Photograph: Rohit Gautam
SON of a farmer from Lakshmipuram village in Tamil Nadu, Ramanujam was barely 15 months old when he had a severe polio attack. After many years he was put on calipers to walk. A topper throughout school and college, he is thankful to a government scholarship, which covered 25% of academic expenditure. His greatest achievement was the launch of a BA Sign Language for the speech and hearing impaired students.
Q. Tell us about your background.
A. I come from a poor family. My father was a small farmer. He was educated up to fifth and my mother was an illiterate, but with excellent managerial skills. Whenever there was a dispute between my mother and father, they asked who has got better talents – I stood by my mother!
Q. Your highest degree?
A. I started my academic journey from a government school in Lakshmipuram village. I went on to do my BA Literature from American College; MA literature - Thyagarja College; Diploma in English Studies, MLit, PhD and Advanced Diploma in Persian language & literature from English & Foreign Languages University (EFLU).

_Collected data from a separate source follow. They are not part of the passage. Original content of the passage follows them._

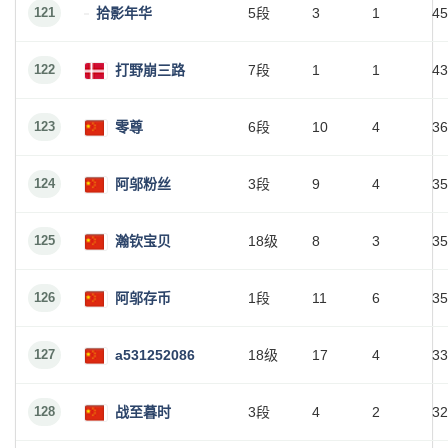
121
拾影年华
5段
3
1
45
122
打野崩三路
7段
1
1
43
123
零尊
6段
10
4
36
124
阿邬粉丝
3段
9
4
35
125
瀚钦宝贝
18级
8
3
35
126
阿邬存币
1段
11
6
35
127
a531252086
18级
17
4
33
128
战至暮时
3段
4
2
32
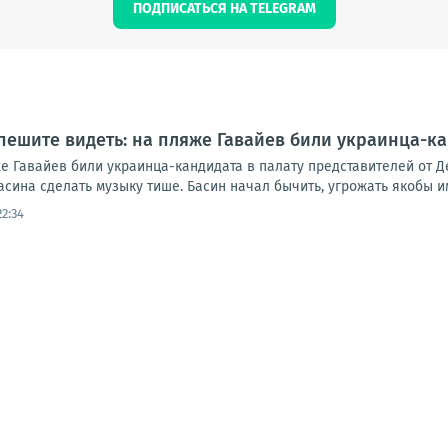
ПОДПИСАТЬСЯ НА TELEGRAM
пешите видеть: на пляже Гавайев били украинца-ка
е Гавайев били украинца-кандидата в палату представителей от Д
ина сделать музыку тише. Басин начал бычить, угрожать якобы им
22:34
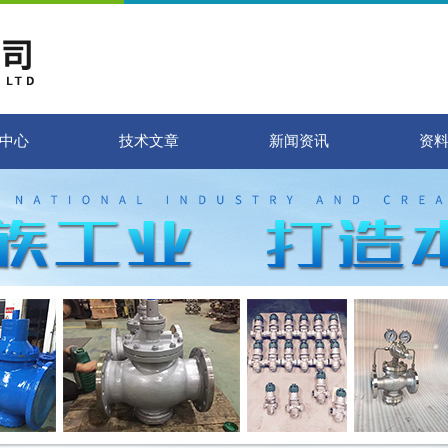
中心
技术文章
新闻资讯
资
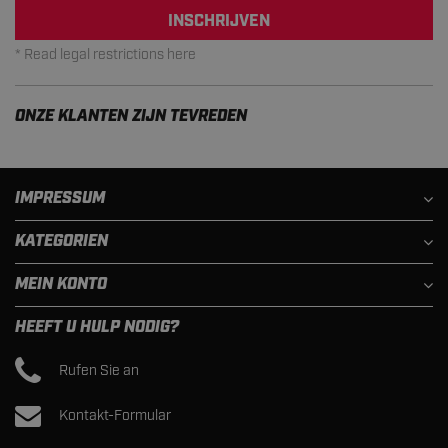
INSCHRIJVEN
* Read legal restrictions here
ONZE KLANTEN ZIJN TEVREDEN
IMPRESSUM
KATEGORIEN
MEIN KONTO
HEEFT U HULP NODIG?
Rufen Sie an
Kontakt-Formular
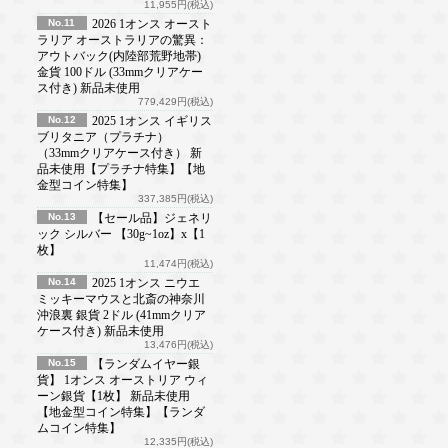
11,955円(税込)
No.11
2026 1オンス オースト
ラリア オーストラリアの驚異：
アウトバック(内陸部荒野地帯)
金貨 100ドル (33mmクリアケー
ス付き) 新品未使用
779,429円(税込)
No.12
2025 1オンス イギリス
ブリタニア（プラチナ）
（33mmクリアケース付き） 新
品未使用【プラチナ特集】【地
金型コイン特集】
337,385円(税込)
No.13
【セール品】ジェネリ
ック シルバー 【30g~1oz】x【1
枚】
11,474円(税込)
No.14
2025 1オンス ニウエ
ミッキーマウスと北斎の神奈川
沖浪裏 銀貨 2ドル (41mmクリア
ケース付き) 新品未使用
13,476円(税込)
No.15
【ランダムイヤー銀
貨】 1オンス オーストリア ウィ
ーン銀貨【1枚】 新品未使用
【地金型コイン特集】【ランダ
ムコイン特集】
12,335円(税込)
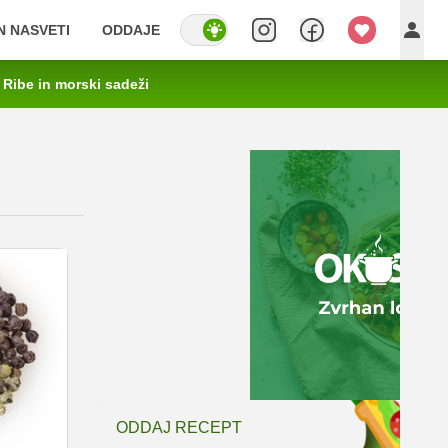
IN NASVETI
ODDAJE
Ribe in morski sadeži
ODDAJ RECEPT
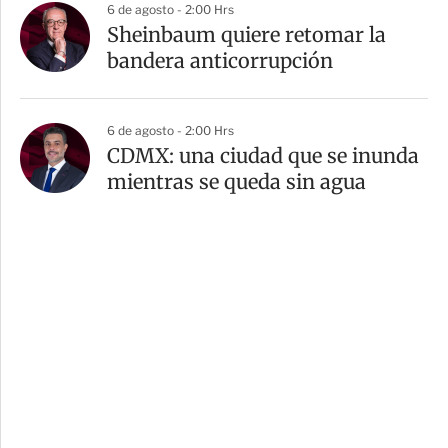
6 de agosto - 2:00 Hrs
Sheinbaum quiere retomar la
bandera anticorrupción
6 de agosto - 2:00 Hrs
CDMX: una ciudad que se inunda
mientras se queda sin agua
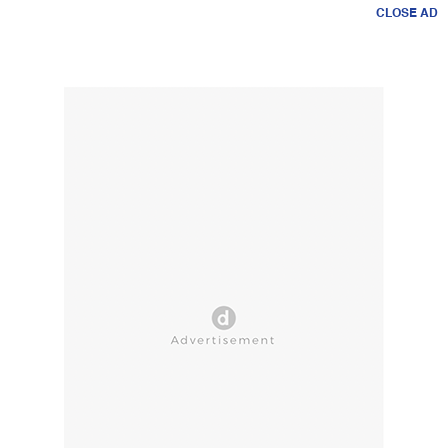
CLOSE AD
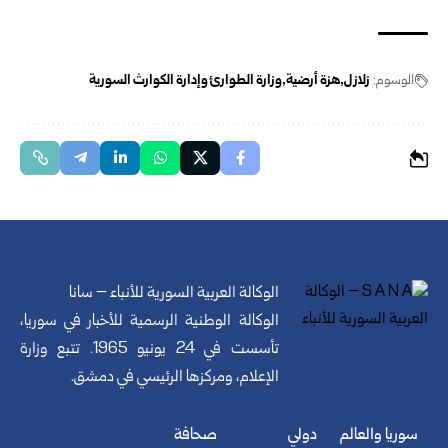
الوسوم:
زلازل
هزة أرضية
وزارة الطوارئ وإدارة الكوارث السورية
الوكالة العربية السورية للأنباء – سانا
الوكالة الوطنية الرسمية للأخبار في سوريا،
تأسست في 24 يونيو 1965. تتبع وزارة
الإعلام، ومركزها الرئيسي في دمشق.
سوريا والعالم
دولي
صحافة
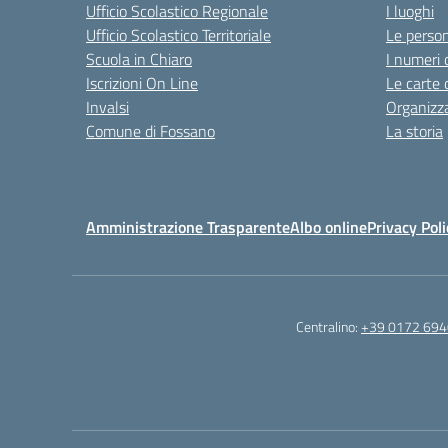
Ufficio Scolastico Regionale
I luoghi
Ufficio Scolastico Territoriale
Le perso
Scuola in Chiaro
I numeri 
Iscrizioni On Line
Le carte 
Invalsi
Organizz
Comune di Fossano
La storia
Amministrazione Trasparente
Albo online
Privacy Poli
Centralino:
+39 0172 69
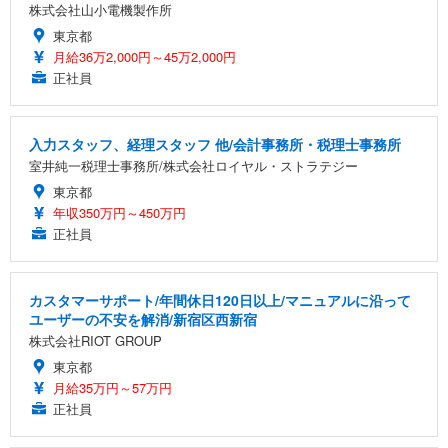
株式会社山小電機製作所
東京都
月給36万2,000円～45万2,000円
正社員
入力スタッフ、経理スタッフ 他/会計事務所・税理士事務所
室井純一税理士事務所/株式会社ロイヤル・ストラテジー
東京都
年収350万円～450万円
正社員
カスタマーサポート/年間休日120日以上/マニュアルに沿って
ユーザーの不安を解消/新宿区西新宿
株式会社RIOT GROUP
東京都
月給35万円～57万円
正社員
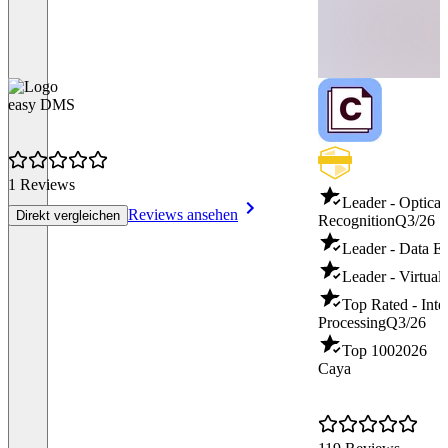
easy DMS
1 Reviews
Leader - Optical
Reviews ansehen
Direkt vergleichen
Recognition
Q3/26
Leader - Data Ex
Leader - Virtual
Top Rated - Inte
Processing
Q3/26
Top 100
2026
Caya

Q. Any failure in your life.
A. I never planned for my career. I was not disciplined enough. I wanted to be an author and write novels, short stories. I do start writing, but sadly they get stuck. I have got a bunch of unfinished works. They are still waiting for me to come and give a final punch. I lacked the ability to concentrate on one thing and take it to a logical conclusion.
Q. What challenges did you face in your academic career?
A. I went to school as a pillion rider on my friend’s cycle. The real challenge came when I moved to Madurai city for higher education - it was immensely tough to get a bus.
Q. Most satisfying moment as a teacher.
A. In 2008, when I won an award under UK India Educational Research Initiative Scheme - I evaluated and coordinated the launch of BA Sign Language. It was a one of a kind course for the speech and hearing impaired students. Today, we have 18 such students from nine countries. I tried to break free their reserved minds. Today, they are a confident bunch.
Q. What is your advice to disabled students?
A. Don’t allow any disability to intimidate you. There is no person in this world that can be called perfect. If you have mobility problems – then look for ramps, lift and be practical. If it can be cured from medical treatment then go for it. If medical treatment cannot give you that kind of solution then don’t be bothered – don’t make that to be your drawback. Because solutions are there, technology is there and other people’s experience is there.